Леоран коротко что-то сказал капитану, кивнул в её сторону, и затем, отдав честь, быстрым, решительным шагом направился к ней. Его движения были отлажены и лишены сейчас той мягкости, которую она помнила.
«Леоран, – подумала она с внезапной, смешанной болью и нежностью. – Ты здесь».
Но радость встречи тут же была отравлена горьким осадком. Он был здесь как рыцарь, как часть машины Церкви. А она… она была здесь как послушница с приказом «не отвлекаться». И между ними висело невысказанное, но ощутимое, как стена, слово – Паладин.
Он остановился перед ней, соблюдая дистанцию. Солнце ослепительно горело на его начищенных до блеска латах.
– Сестра Энид, – его голос прозвучал официально, но в самой его глубине она уловила тёплый, сокрытый от других отзвук.
– Мы получили уведомление о вашем прибытии. Капитан Марк поручил мне ваше сопровождение.

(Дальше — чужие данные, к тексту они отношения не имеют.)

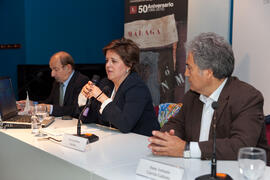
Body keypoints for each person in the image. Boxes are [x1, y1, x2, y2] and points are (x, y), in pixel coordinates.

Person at [148, 32, 270, 163]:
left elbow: (240, 146)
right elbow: (175, 124)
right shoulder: (192, 96)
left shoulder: (247, 98)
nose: (186, 73)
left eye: (189, 67)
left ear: (208, 72)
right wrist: (167, 141)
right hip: (197, 169)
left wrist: (186, 149)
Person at [78, 38, 160, 136]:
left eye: (114, 61)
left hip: (143, 143)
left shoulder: (137, 87)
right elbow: (87, 119)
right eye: (107, 60)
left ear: (129, 65)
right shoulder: (106, 83)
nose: (108, 65)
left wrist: (102, 97)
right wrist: (83, 97)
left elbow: (125, 124)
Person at [19, 51, 89, 117]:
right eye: (51, 69)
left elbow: (76, 109)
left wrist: (48, 108)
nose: (52, 74)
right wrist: (34, 104)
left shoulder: (82, 81)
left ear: (68, 68)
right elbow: (50, 102)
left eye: (56, 69)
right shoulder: (57, 82)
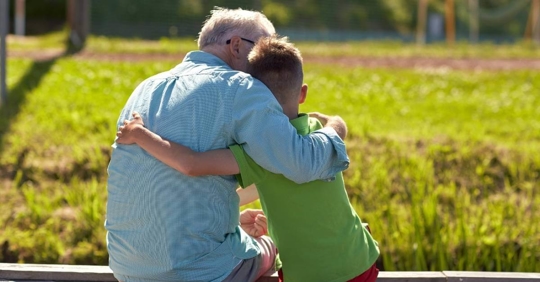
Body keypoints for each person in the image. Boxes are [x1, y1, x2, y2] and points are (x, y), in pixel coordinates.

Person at [105, 7, 350, 282]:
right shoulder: (242, 87)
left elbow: (171, 186)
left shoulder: (145, 88)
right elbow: (303, 162)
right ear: (236, 46)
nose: (264, 64)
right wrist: (336, 127)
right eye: (261, 50)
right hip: (199, 271)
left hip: (126, 267)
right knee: (272, 246)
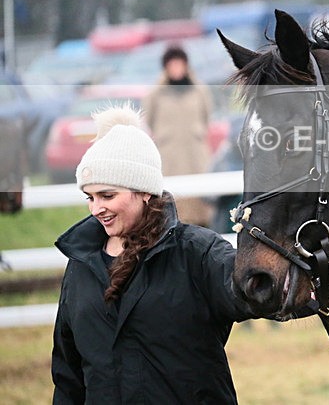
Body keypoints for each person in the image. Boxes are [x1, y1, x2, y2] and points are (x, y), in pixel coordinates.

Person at [51, 105, 253, 404]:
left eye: (107, 195)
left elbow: (255, 290)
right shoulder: (81, 264)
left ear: (144, 191)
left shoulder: (197, 253)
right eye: (90, 198)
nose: (96, 209)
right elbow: (68, 375)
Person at [142, 43, 213, 225]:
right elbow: (148, 120)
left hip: (195, 157)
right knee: (173, 202)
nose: (176, 68)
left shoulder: (199, 91)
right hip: (169, 158)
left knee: (199, 201)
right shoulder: (155, 94)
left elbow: (206, 117)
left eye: (179, 63)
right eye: (172, 64)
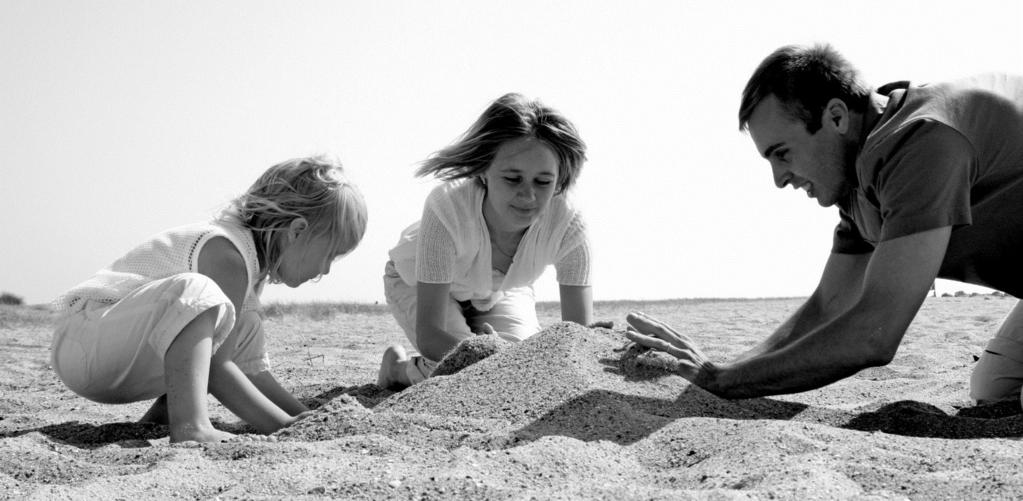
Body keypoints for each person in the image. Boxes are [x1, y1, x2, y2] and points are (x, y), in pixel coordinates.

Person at [626, 43, 1023, 404]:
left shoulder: (922, 141)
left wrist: (724, 382)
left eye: (782, 154)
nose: (779, 179)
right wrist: (719, 371)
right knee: (994, 388)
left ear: (835, 116)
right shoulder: (858, 177)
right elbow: (829, 306)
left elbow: (875, 334)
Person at [51, 156, 368, 442]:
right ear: (297, 231)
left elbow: (250, 370)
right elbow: (218, 368)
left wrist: (301, 419)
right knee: (199, 297)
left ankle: (162, 417)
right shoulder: (227, 254)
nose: (325, 270)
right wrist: (284, 428)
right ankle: (191, 427)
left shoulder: (248, 269)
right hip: (87, 343)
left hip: (110, 353)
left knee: (240, 324)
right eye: (330, 255)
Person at [377, 93, 593, 389]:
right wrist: (498, 361)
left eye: (543, 182)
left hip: (497, 292)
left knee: (524, 361)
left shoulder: (569, 225)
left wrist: (521, 359)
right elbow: (431, 334)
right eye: (512, 178)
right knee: (467, 370)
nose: (529, 196)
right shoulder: (448, 206)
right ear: (483, 171)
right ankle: (398, 370)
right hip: (414, 280)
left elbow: (577, 337)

Он говорил с ней, как с коллегой, как с чужим человеком. И она поняла.
В Каменном Ручье не будет тех тихих бесед в саду, где он когда-то учил её находить созвездия в небе. Здесь, они были лишь Жрицей Света и его Мечом. И этот Меч теперь был заточен на одно-единственное звание, которое могло бы дать им право быть вместе.
Её собственный голос прозвучал тихо, но она заставила его не дрожать:
– Брат Леоран. Благодарю. Но что здесь происходит, для чего такой отряд и укрепления?
Леоран на мгновение сжал губы.
– Рядом с деревней обнаружили скопление Шепчущих Щелей. Капитан назначил меня своим заместителем на время этой миссии. К сожалению, сейчас мое присутствие требуется на совете.
Они стояли друг напротив друга – так близко и так далеко. Разделённые не пространством, а долгом и ультиматумом её отца. Их воссоединение под стенами Каменного Ручья стало не радостной встречей, а началом новой, куда более сложной битвы.
Леоран отправился обратно к Капитану обсуждать план. Энид пошла к центру деревни. «Нужно проверить деревенский светоч, только его свет может скрыть нас от бродячих Теней.»
В каменной чаше, украшенной различными священными символами, горел небольшой золотистый огонь. Каменный круг выложенный на расстоянии от чаши выглядел, вполне обычно. Тем не менее Энид чувствовала, что что-то не так. Энергия Света была слабой, будто что-то мешало ей, но было незаметно для простых людей.
«Нужно провести ритуал и попробовать восстановить работу Светоча. В худшем случае, я доложу Капитану Марку о дурном знамении.»
После нескольких часов ритуала сила Света не изменилась. Энид поняла: это не просто слабость. Его энергия уходит на противодействие чему-то огромному, что приближалось извне.
«Надо поспешить! Надеюсь, я найду капитана у колодца», – подумала она, срываясь с места.
Подойдя к капитану, Энид выдохнула:
– Капитан, Светоч… он не работает. Вернее, он работает, но только чтобы держать что-то за щитом. Что-то очень сильное.
Капитан Марк нахмурился, обдумывая её слова. Он уже открыл рот, чтобы задать вопрос, как вдруг…
Измотанный разведчик, едва держась на ногах, рухнул на колени перед ними. Его лицо было белым как мел, а в глазах стоял неотступный ужас.
– Блуждающий Зев… – выдохнул он, и это слово повисло в воздухе, немедленно приковав к себе внимание всех окружающих.
– В полутора лигах к северо-востоку, в Лесу Безгласных. Он… он движется. Медленно, но верно. В сторону деревни.
В деревне на мгновение воцарилась мертвая тишина, которую тут же разорвал властный голос капитана Марка.
– Пока не стемнело окончательно – по боевому! Все на стены! Леоран, организуй периметр! Плотники, проверьте частокол! Я не хочу видеть ни одной щели!